Standards Australia may have been going through difficult financial times but the company that sells the documents created by Standards Australia is doing very well.
The Australian Financial Review on 26 May 2010 (not available online) reported on the continuing growth of SAI Global and the increasingly important role it may play in the United States’s emphasise on compliance. The AFR reports that the company receives 22% of its revenue from the US and growth in sales is tipped to reach 22% in 2009/10. So it is a good investment option but its influence may also be important to note for those corporate OHS professionals who operate in a world of compliance, best practice and audits.
Its presentation as part of Macquarie Emerging Leaders provides a good summary of the history and development strategy of the company. It is clear from the information in “The Road Ahead” that OHS and risk management professionals are likely to have a knock on the door (or an email knock) from an SAI Global representative in the next few years. The services will be particularly attractive to those who operate as part of integrate strategies or enterprise risk managers but the challenge, as with all information and service providers, is to retain control of one’s own destiny.

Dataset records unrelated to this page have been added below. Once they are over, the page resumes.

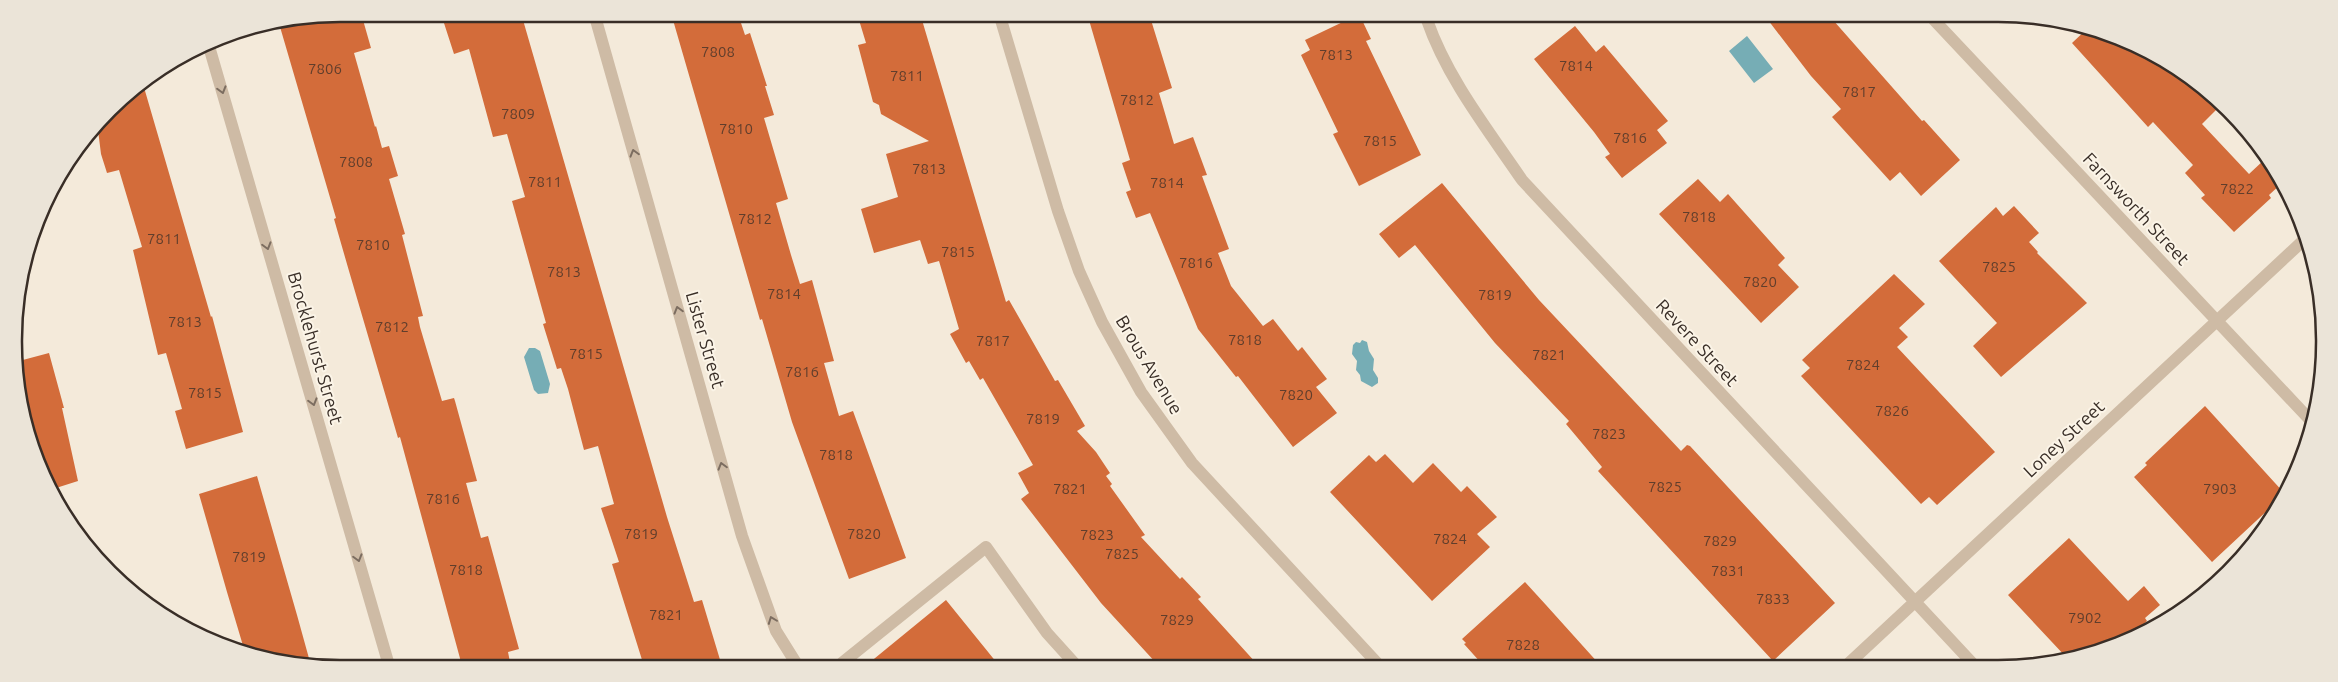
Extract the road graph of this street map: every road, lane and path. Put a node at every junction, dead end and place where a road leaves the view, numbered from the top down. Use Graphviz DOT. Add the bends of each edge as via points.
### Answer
graph roads {
  1 [pos="597,23"];
  2 [pos="1002,23"];
  3 [pos="1428,23"];
  4 [pos="1937,23"];
  5 [pos="210,51"];
  6 [pos="2300,243"];
  7 [pos="2217,320"];
  8 [pos="2306,416"];
  9 [pos="1914,602"];
  10 [pos="387,660"];
  11 [pos="794,660"];
  12 [pos="846,660"];
  13 [pos="1071,660"];
  14 [pos="1374,660"];
  15 [pos="1852,660"];
  16 [pos="1969,660"];
  11 -- 1 [label="street, Lister Street, one-way" via="776,631 742,536"];
  2 -- 14 [label="street, Brous Avenue" via="1079,271 1102,322 1141,392 1192,463"];
  3 -- 9 [label="street, Revere Street" via="1448,66 1522,180"];
  4 -- 7 [label="street, Farnsworth Street"];
  5 -- 10 [label="street, Brocklehurst Street, one-way"];
  6 -- 7 [label="street, Loney Street"];
  7 -- 8 [label="street, Farnsworth Street"];
  7 -- 9 [label="street, Loney Street"];
  9 -- 15 [label="street, Loney Street"];
  9 -- 16 [label="street, Revere Street"];
  12 -- 13 [label="street" via="986,547 1047,633"];
}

A service company of this type illustrates a curious corporate and human need. As prescriptive legislation continues to decline, people still need someone to reassure them that they comply. That line of compliance may be greying by the year but the need for a line of compliance is ever-present. The success of SAI Global should show governments that there is a missed opportunity in establishing clear lines of compliance. Governments may have outsourced compliance through performance-based legislation but they have also outsourced a potentially lucrative service and introduced an additional business cost by causing companies to not have confidence in their own decisions.